▶ _Goal of the exercise_: Which of the lines below contain the string "pose"? List each of them in full.
+---+
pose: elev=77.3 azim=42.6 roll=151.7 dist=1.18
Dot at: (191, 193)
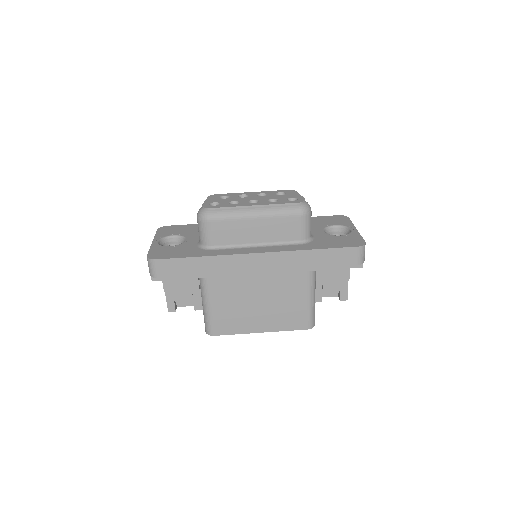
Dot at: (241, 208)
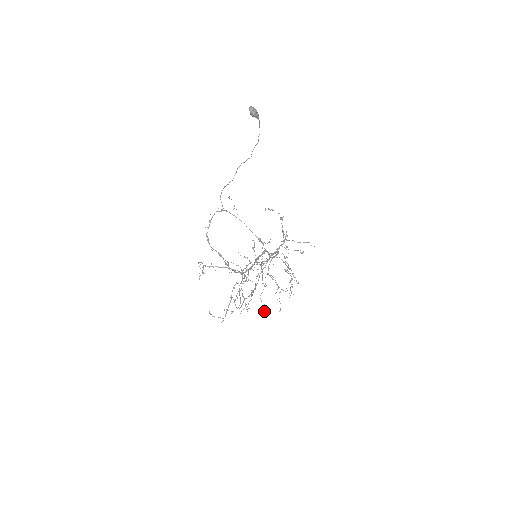
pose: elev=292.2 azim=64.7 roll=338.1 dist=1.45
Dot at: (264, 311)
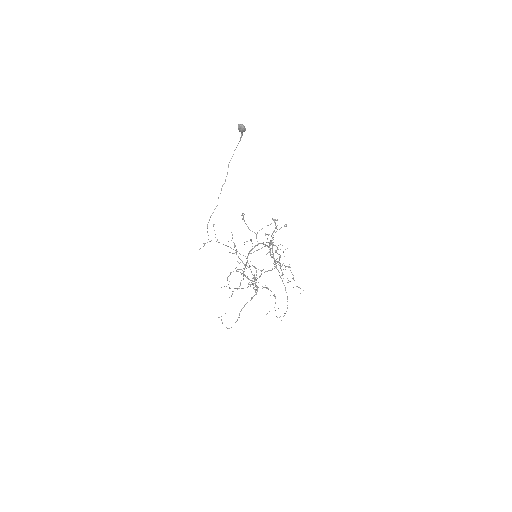
Dot at: (293, 287)
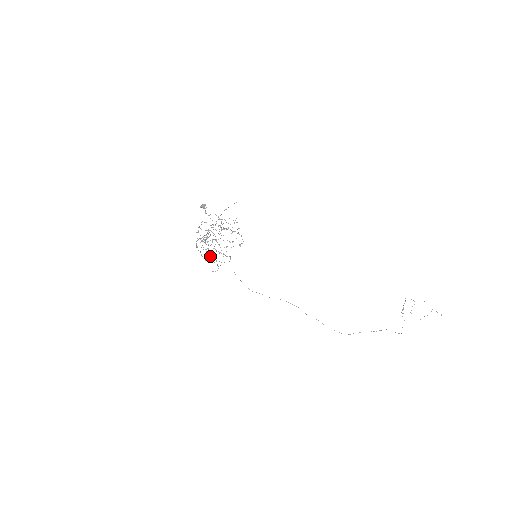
+---+
▶ _Result for this task_:
pose: elev=77.3 azim=42.6 roll=151.7 dist=1.18
pose: elev=292.2 azim=64.7 roll=338.1 dist=1.45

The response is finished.